WHAT YOU HAVE TO DO: Quote exactly, and only, the lines of the material below from the line with "### IBD patients" through the line with "#### Screen additionally".

RECORDS SHOWN:
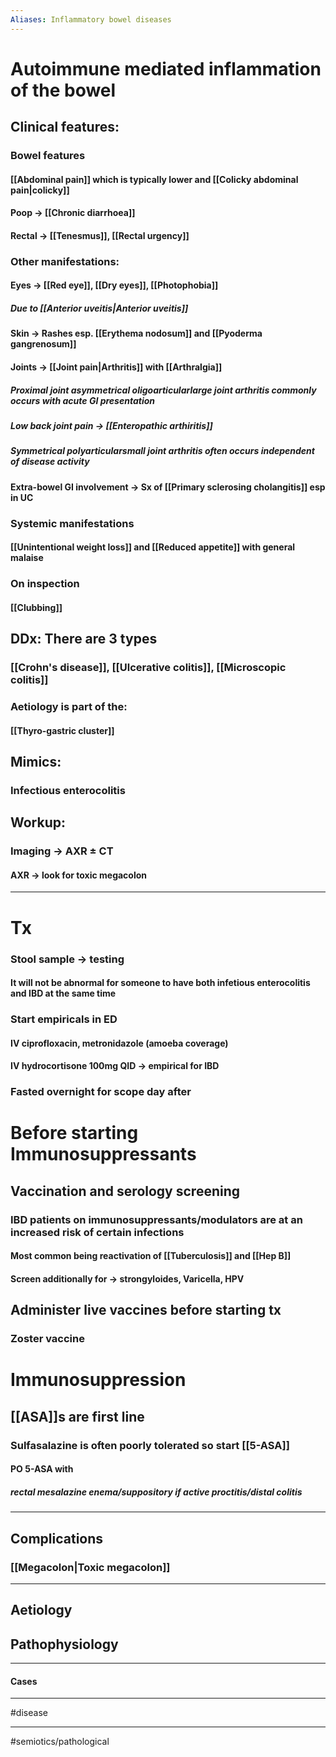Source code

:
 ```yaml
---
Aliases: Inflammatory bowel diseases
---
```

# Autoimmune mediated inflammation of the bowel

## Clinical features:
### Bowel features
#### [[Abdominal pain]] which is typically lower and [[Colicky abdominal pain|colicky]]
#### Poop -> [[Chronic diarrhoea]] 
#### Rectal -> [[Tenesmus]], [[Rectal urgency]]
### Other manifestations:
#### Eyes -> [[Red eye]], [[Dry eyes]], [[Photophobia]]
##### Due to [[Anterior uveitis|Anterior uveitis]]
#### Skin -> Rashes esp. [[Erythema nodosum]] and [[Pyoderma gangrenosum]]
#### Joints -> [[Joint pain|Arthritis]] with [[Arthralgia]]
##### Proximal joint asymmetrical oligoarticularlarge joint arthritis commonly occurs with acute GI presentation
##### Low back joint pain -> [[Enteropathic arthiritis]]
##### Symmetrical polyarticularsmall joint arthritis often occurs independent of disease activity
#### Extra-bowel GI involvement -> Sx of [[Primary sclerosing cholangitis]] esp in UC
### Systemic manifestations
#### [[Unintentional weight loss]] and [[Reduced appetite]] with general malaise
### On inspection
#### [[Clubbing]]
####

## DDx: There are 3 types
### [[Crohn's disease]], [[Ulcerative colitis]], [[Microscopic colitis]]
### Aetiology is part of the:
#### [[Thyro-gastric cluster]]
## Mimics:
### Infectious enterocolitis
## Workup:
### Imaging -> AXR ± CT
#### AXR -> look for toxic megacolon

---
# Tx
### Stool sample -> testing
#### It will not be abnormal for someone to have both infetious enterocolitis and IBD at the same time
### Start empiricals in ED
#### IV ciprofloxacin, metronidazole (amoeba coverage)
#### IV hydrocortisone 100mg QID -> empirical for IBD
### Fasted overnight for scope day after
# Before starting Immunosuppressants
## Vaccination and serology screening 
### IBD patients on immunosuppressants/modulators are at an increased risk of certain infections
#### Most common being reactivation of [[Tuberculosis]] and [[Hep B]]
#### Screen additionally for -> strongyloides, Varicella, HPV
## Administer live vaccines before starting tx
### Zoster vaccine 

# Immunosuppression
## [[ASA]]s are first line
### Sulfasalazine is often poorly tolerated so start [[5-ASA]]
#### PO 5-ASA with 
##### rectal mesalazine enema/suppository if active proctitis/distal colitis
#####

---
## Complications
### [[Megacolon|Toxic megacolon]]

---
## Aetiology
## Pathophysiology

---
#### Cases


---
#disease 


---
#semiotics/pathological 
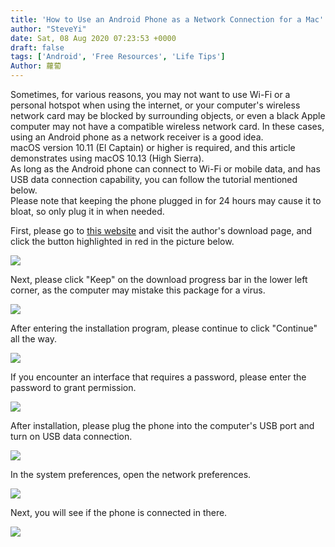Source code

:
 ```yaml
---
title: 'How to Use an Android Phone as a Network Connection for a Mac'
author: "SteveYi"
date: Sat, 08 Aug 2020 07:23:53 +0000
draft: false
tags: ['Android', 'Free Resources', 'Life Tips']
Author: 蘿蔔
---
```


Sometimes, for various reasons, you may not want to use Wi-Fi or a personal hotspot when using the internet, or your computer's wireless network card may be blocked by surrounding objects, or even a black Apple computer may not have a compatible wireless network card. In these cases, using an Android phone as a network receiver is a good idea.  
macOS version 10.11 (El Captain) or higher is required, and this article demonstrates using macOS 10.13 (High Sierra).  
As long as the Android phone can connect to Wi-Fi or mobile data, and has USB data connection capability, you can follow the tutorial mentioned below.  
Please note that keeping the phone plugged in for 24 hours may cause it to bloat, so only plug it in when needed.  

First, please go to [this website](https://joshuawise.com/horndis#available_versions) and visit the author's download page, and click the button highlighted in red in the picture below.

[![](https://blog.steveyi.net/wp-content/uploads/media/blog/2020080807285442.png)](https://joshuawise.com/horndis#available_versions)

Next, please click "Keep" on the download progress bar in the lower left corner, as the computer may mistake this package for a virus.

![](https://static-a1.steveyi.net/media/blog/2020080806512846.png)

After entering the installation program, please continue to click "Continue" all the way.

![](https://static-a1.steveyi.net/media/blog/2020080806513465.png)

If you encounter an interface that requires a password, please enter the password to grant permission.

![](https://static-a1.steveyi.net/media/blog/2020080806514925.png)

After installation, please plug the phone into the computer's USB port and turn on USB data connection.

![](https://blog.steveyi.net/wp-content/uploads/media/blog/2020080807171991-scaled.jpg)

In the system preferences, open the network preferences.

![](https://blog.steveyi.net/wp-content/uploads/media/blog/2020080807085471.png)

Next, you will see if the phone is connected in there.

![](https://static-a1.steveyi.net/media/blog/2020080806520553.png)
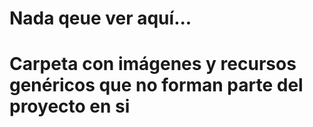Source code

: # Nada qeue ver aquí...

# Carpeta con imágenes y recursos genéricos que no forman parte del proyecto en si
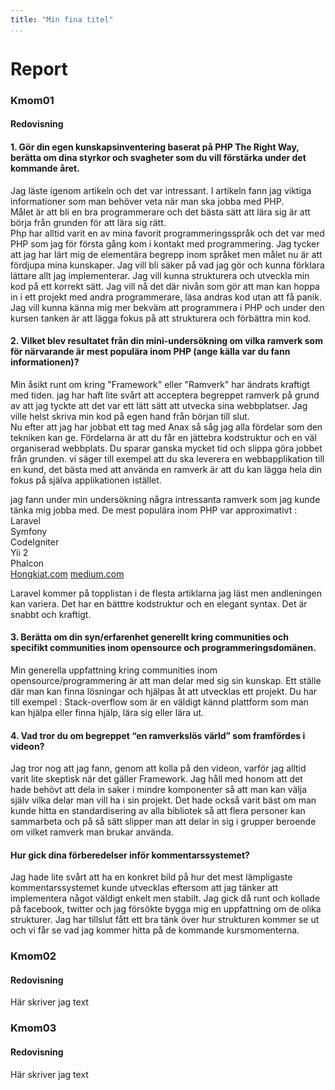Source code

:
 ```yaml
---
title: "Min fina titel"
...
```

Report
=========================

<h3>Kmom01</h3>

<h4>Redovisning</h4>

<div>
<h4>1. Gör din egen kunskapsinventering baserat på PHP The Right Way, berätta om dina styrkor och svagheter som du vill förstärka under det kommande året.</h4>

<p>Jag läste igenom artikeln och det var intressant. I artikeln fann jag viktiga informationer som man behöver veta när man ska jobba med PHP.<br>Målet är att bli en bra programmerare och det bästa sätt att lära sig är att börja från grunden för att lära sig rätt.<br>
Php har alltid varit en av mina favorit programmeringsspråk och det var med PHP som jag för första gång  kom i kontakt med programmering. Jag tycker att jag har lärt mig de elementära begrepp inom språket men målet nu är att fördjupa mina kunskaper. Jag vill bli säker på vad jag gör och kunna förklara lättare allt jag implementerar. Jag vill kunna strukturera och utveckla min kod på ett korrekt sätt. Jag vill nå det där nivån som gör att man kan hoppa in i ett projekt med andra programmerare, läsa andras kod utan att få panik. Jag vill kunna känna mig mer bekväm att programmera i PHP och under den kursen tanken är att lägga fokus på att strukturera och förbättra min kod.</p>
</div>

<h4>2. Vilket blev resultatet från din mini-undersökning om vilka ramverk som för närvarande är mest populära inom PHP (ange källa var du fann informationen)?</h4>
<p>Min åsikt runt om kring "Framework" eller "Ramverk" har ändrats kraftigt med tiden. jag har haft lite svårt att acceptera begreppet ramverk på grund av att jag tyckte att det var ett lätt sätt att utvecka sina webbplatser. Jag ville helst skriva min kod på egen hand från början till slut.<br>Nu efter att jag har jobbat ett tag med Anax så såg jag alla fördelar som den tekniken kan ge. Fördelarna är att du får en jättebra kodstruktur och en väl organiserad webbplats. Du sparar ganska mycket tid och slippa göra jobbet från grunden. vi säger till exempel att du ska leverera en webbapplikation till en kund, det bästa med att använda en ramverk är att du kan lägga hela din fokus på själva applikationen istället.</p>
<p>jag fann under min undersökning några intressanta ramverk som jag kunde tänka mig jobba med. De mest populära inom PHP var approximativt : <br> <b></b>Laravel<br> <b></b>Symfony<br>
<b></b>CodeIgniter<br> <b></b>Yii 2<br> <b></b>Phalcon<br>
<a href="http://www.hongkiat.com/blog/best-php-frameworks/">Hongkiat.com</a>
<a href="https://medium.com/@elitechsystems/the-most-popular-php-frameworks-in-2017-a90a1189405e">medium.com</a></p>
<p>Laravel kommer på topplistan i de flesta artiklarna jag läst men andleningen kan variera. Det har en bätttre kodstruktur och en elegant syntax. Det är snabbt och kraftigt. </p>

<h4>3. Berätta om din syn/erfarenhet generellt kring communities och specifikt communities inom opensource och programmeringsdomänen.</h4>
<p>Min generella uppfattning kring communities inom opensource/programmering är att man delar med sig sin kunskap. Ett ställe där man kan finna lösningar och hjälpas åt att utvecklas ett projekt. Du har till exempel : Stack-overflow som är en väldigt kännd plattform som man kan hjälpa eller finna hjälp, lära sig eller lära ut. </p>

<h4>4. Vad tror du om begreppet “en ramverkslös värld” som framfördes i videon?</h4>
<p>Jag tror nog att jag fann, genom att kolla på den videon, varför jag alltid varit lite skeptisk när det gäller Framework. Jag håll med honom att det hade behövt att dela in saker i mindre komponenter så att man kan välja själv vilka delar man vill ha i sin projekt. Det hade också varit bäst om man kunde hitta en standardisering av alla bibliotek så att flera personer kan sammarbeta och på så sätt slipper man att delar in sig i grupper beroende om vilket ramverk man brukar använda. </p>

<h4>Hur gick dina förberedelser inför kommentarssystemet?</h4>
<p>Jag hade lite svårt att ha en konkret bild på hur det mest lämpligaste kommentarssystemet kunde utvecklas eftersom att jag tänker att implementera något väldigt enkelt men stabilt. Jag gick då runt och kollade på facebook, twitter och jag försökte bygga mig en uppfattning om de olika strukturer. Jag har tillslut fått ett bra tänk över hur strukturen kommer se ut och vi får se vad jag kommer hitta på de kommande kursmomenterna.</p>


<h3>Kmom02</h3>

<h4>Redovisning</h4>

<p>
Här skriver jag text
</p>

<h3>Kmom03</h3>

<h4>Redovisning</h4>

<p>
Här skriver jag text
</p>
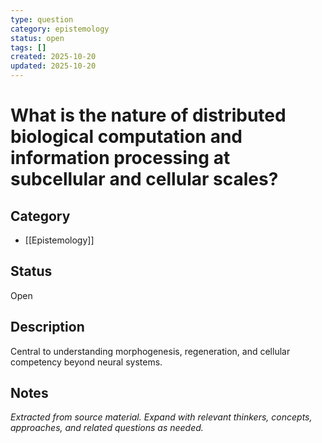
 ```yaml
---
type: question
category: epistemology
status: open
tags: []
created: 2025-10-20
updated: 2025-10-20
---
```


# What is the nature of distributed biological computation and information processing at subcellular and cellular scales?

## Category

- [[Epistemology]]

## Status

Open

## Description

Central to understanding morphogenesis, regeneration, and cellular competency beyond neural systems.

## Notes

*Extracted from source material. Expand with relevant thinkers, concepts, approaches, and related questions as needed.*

SOLUTION:
### IBD patients on immunosuppressants/modulators are at an increased risk of certain infections
#### Most common being reactivation of [[Tuberculosis]] and [[Hep B]]
#### Screen additionally for -> strongyloides, Varicella, HPV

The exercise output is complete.